Subject: constructing indices

From: raj

Date: 23 Oct, 2011 16:44:41

Message: 1 of 4

Hello all,
To the following indices order, how the third indices work?

(1, 1, 1)
(2, 1, 1)
(3, 1, 2)
(1, 2, 2)
(2, 2, 3)
(3, 2, 3)
(1, 3, 4)
(2, 3, 4)
(3, 3, 5)
(1, 4, 5)
(2, 4, 6)
(3, 4, 6)
(1, 5, 7)
(2, 5, 7)
(3, 5, 8)
(1, 6, 8)
(2, 6, 9)
(3, 6, 9)

Appreciate your help.
R
......

Subject: constructing indices

From: Nasser M. Abbasi

Date: 23 Oct, 2011 17:16:02

Message: 2 of 4

On 10/23/2011 11:44 AM, raj wrote:
> Hello all,
> To the following indices order, how the third indices work?
>
> (1, 1, 1)
> (2, 1, 1)
> (3, 1, 2)
> (1, 2, 2)
> (2, 2, 3)
> (3, 2, 3)
> (1, 3, 4)
> (2, 3, 4)
> (3, 3, 5)
> (1, 4, 5)
> (2, 4, 6)
> (3, 4, 6)
> (1, 5, 7)
> (2, 5, 7)
> (3, 5, 8)
> (1, 6, 8)
> (2, 6, 9)
> (3, 6, 9)
>
> Appreciate your help.
> R
> ......

Not sure what you mean by " how the third indices work?".

Work in what sense?

I think of a 3D matix as a book.
2D matrix as page in the book.
and 1D matrix as a row or a column on page.
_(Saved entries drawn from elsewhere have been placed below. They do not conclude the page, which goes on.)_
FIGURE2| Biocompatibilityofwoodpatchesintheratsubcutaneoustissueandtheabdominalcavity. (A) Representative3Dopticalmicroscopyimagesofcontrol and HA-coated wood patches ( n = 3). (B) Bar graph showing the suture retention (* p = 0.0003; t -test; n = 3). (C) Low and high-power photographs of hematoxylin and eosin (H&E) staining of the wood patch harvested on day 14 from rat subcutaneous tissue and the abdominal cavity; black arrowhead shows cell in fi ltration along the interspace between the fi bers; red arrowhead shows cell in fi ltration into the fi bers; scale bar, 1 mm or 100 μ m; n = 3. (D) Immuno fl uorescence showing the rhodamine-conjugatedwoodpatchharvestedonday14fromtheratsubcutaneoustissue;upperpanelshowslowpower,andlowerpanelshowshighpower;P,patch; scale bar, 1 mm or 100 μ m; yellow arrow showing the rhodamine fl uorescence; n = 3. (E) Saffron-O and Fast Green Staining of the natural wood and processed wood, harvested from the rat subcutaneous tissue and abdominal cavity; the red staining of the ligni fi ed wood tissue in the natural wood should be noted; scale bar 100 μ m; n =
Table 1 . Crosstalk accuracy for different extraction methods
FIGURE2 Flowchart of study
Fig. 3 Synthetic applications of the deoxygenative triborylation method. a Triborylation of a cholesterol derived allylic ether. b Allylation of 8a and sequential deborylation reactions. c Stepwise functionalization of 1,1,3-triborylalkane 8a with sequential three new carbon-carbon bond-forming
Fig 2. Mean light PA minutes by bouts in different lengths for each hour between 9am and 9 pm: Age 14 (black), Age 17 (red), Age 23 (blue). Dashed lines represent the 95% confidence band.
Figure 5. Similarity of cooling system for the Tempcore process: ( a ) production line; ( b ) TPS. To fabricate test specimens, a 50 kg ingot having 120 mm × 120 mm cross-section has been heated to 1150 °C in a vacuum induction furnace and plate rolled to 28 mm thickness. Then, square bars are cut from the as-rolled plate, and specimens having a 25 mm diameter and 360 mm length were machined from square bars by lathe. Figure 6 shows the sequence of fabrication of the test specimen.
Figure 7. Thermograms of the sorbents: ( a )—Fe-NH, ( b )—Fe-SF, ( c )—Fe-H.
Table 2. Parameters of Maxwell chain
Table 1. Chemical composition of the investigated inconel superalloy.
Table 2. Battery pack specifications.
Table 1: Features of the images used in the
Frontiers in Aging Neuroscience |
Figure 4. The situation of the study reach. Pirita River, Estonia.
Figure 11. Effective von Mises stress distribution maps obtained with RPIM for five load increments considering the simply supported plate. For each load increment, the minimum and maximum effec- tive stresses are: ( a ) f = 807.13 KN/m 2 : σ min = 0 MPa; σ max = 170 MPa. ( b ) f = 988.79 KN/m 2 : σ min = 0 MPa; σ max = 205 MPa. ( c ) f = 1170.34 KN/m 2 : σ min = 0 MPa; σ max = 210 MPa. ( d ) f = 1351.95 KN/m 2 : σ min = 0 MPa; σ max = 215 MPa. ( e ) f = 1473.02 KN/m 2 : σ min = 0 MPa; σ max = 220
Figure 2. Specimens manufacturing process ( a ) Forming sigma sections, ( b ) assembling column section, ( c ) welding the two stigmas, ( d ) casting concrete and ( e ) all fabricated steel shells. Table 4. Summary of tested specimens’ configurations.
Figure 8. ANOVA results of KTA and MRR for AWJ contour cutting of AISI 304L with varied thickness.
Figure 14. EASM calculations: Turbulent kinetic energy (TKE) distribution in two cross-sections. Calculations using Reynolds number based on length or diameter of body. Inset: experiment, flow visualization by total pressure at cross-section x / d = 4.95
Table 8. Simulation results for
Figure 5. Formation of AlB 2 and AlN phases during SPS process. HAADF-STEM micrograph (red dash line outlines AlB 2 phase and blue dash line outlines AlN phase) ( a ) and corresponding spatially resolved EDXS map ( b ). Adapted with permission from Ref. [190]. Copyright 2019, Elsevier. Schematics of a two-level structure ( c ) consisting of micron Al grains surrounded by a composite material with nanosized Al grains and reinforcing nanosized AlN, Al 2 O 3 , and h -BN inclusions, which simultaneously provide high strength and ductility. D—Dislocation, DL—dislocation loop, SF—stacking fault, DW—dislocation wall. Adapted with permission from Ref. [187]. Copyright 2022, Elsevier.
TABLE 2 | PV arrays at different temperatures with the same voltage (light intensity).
So, (3, 1, 2) means the third line, in the first column on the second page of the book.
and (3, 6, 9) means the third line, in the 6th column on the 9th page of the book.

and so on

--Nasser

Subject: constructing indices

From: raj

Date: 23 Oct, 2011 17:32:59

Message: 3 of 4

On Oct 23, 11:16 am, "Nasser M. Abbasi" <n...@12000.org> wrote:
> On 10/23/2011 11:44 AM, raj wrote:
>
>
>
>
>
>
>
>
>
> > Hello all,
> > To the following indices order, how the third indices work?
>
> > (1, 1, 1)
> > (2, 1, 1)
> > (3, 1, 2)
> > (1, 2, 2)
> > (2, 2, 3)
> > (3, 2, 3)
> > (1, 3, 4)
> > (2, 3, 4)
> > (3, 3, 5)
> > (1, 4, 5)
> > (2, 4, 6)
> > (3, 4, 6)
> > (1, 5, 7)
> > (2, 5, 7)
> > (3, 5, 8)
> > (1, 6, 8)
> > (2, 6, 9)
> > (3, 6, 9)
>
> > Appreciate your help.
> > R
> > ......
>
> Not sure what you mean by " how the third indices work?".
>
> Work in what sense?
>
> I think of a 3D matix as a book.
> 2D matrix as page in the book.
> and 1D matrix as a row or a column on page.
>
> So, (3, 1, 2) means the third line, in the first column on the second page of the book.
> and (3, 6, 9) means the third line, in the 6th column on the 9th page of the book.
>
> and so on
>
> --Nasser

Thanks Nasser.
I have the code:
p = 0;
for j = 1:3;
    for i = 1:3;
      p = p+1;
     if (mod(p,2)==1)
          [i j p]
      else
          [i j p-1]
      end
     end
end

It produces
(1, 1, 1)
(2, 1, 1)
(3, 1, 3)
(1, 2, 3)
(2, 2, 5)
(3, 2, 5) and so on.

But I want to get the following.
(1, 1, 1)
(2, 1, 1)
(3, 1, 2)
(1, 2, 2)
(2, 2, 3)
(3, 2, 3) and so on.

Thanks,
R

Subject: constructing indices

From: Roger Stafford

Date: 23 Oct, 2011 18:39:13

Message: 4 of 4

raj <rajkrai@gmail.com> wrote in message <0b8e491f-5983-4634-88a7-4479df9862bc@31g2000prp.googlegroups.com>...
> Hello all,
> To the following indices order, how the third indices work?
>
> (1, 1, 1)
> (2, 1, 1)
> (3, 1, 2)
> (1, 2, 2)
> (2, 2, 3)
> (3, 2, 3)
> (1, 3, 4)
> (2, 3, 4)
> (3, 3, 5)
> (1, 4, 5)
> (2, 4, 6)
> (3, 4, 6)
> (1, 5, 7)
> (2, 5, 7)
> (3, 5, 8)
> (1, 6, 8)
> (2, 6, 9)
> (3, 6, 9)
>
> Appreciate your help.
> R
> ......
- - - - - - - - -
  It's not clear to me how and if you want this generalized. The following works just for your particular request.

 t = (0:17).';
 A = [mod(t,3),floor(t/3),floor(t/2)]+1;

Perhaps it will give you ideas for generalizing.